Saved entries:
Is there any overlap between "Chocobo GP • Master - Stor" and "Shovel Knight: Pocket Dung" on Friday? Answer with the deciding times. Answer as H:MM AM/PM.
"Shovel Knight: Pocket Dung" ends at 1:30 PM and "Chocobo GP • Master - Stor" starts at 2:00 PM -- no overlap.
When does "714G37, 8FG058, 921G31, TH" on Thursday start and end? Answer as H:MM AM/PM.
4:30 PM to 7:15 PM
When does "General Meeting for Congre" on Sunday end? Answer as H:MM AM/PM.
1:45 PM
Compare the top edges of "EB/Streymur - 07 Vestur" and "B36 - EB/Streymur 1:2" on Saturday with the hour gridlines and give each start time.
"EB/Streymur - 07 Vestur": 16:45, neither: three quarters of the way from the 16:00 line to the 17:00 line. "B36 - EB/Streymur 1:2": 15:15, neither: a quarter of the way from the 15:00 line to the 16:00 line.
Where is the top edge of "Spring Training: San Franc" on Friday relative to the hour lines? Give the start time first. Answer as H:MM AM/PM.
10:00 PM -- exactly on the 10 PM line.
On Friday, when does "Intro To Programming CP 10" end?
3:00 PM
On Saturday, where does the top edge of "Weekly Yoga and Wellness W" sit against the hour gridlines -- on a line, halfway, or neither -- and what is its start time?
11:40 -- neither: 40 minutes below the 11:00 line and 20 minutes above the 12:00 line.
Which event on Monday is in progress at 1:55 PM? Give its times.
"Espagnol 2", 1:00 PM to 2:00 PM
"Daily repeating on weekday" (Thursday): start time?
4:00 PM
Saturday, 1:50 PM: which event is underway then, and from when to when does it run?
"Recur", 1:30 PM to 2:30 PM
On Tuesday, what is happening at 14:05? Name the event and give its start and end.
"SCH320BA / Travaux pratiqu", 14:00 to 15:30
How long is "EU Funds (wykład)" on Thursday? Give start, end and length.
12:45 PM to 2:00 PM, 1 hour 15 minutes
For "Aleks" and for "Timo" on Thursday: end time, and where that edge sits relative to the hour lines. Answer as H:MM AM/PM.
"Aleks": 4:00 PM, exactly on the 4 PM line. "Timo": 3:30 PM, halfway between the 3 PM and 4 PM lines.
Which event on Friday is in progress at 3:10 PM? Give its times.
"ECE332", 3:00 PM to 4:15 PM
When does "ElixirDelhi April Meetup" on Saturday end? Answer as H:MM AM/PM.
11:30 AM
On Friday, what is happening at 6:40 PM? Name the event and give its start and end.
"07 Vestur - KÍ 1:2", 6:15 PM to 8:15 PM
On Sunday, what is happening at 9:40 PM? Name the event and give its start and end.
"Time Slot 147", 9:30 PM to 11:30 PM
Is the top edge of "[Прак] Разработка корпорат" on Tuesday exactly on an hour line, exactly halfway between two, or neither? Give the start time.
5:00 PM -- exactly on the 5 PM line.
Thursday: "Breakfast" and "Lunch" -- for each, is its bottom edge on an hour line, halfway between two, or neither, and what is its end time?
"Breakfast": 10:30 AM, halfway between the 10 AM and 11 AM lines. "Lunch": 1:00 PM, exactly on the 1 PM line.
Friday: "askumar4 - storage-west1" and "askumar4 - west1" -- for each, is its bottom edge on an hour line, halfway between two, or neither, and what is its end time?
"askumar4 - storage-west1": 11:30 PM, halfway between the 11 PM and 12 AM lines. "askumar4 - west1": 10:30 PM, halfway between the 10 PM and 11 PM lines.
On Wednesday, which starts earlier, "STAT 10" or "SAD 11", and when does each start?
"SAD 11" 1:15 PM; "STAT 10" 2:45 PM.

EXERCISE INSTRUCTIONS: Turn the records into a numbered list, from the first line through the line containing "-- no overlap.", skipping blank lines.

SOLUTION:
1. Is there any overlap between "Chocobo GP • Master - Stor" and "Shovel Knight: Pocket Dung" on Friday? Answer with the deciding times. Answer as H:MM AM/PM.
2. "Shovel Knight: Pocket Dung" ends at 1:30 PM and "Chocobo GP • Master - Stor" starts at 2:00 PM -- no overlap.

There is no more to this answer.